New Study Shows “Compliance Fatigue” Setting in as Regulators Step Up Corporate Oversight
The level of government enforcement activity has never been greater. The DOJ and SEC appear to be on a spirited mission these days to go after all forms of corporate malfeasance, and to hold out for big payouts in the process. There have been several billion-dollar settlements in the past two months alone — Citigroup, BNP Paribas, SunTrust, Credit Suisse. They are even starting to go after some of these offenders criminally.
And the US is not alone in this newfound enforcement drive. Regulators in the United Kingdom, Germany, Italy and France, among others, have all been involved recently in major enforcement actions. Even the likes of Mexico, India, Brazil and China are poised to join the party with new legislation to go after corporate fraud. But despite this groundswell of more aggressive enforcement activity, it seems that many corporations are greeting it with a big yawn, taking a “just business as usual” approach to this increasingly more challenging regulatory climate.

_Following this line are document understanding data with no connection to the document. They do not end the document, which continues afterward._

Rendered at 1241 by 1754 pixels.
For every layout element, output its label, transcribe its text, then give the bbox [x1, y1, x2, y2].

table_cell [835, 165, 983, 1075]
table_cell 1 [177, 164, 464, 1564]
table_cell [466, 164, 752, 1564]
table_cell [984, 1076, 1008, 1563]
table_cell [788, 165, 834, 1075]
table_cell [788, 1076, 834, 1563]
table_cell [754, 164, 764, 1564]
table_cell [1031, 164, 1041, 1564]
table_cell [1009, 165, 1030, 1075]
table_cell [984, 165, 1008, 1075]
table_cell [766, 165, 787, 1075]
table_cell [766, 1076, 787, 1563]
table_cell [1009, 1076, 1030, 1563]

At least that is the ultimate conclusion of the 13th Global Fraud Survey just released by Ernst & Young (EY). It interviewed more than 2,700 corporate executives in 59 countries on the level of fraud they were seeing and what steps their companies were taking to deal with it. Here are some of the survey’s more notable findings:
- Roughly 12 percent of the executives surveyed reported their company having experienced a “significant” fraud in the past two years. For some countries, this figure was significantly higher — US (16%), Germany (26%), Norway (26%), Egypt (44%).
- More than a third of the executives surveyed would be willing to engage in potentially unethical conduct — such as offering gifts or cash payments to get business — to help their company survive an economic downturn.
- The most senior executives — including CEOs, CFOs and General Counsel — are just as likely, and in some cases even more likely, as their more junior colleagues to “justify certain questionable or unethical acts.”
- Almost 40 percent of the executives surveyed believe bribery and corruption are pervasive in their country.
But what is far and away the most surprising and concerning finding of the survey is that despite this persistent level of fraud, and the more rigorous regulatory response to addressing it, many companies have stalled in their internal compliance efforts to keep their corporate houses clean. According to Ernst & Young, “our research suggests that the percentage of companies that have anti-bribery/anti-corruption (ABAC) policies has increased only by 1% over the past two years, and a persistent minority has yet to take even the basic steps toward an effective compliance program.”
It is a development Ernst & Young refers to as “compliance fatigue.” Based on the survey, it is borne out by the fact that one in five companies still do not have an ABAC policy, less than half of respondents have attended ABAC training, and the level of reporting on compliance issues to boards has fallen. It is also demonstrated by the lackadaisical, if not downright hostile, approach so many companies are still taking towards whistleblowers. According to the survey, 45 percent of businesses still do not have any kind of whistleblower hotline, what Ernst & Young describes as an “essential starting point” to “promoting and incentivizing ethics.”
The bottom line in all this, as Ernst & Young makes amply clear in its report, is “fraud, bribery and corruption are unlikely to disappear.” So if a company wants to avoid being the next DOJ billion-dollar poster child for corporate wrongdoing, it best ramp up its compliance and internal audit efforts. That means at the very least, training executives and staff on ethical corporate behavior, having an active and engaged board that keeps management in check, and perhaps most importantly, implementing a strong whistleblower program that employees can trust to provide a safe and effective channel to report fraud in its earliest stages.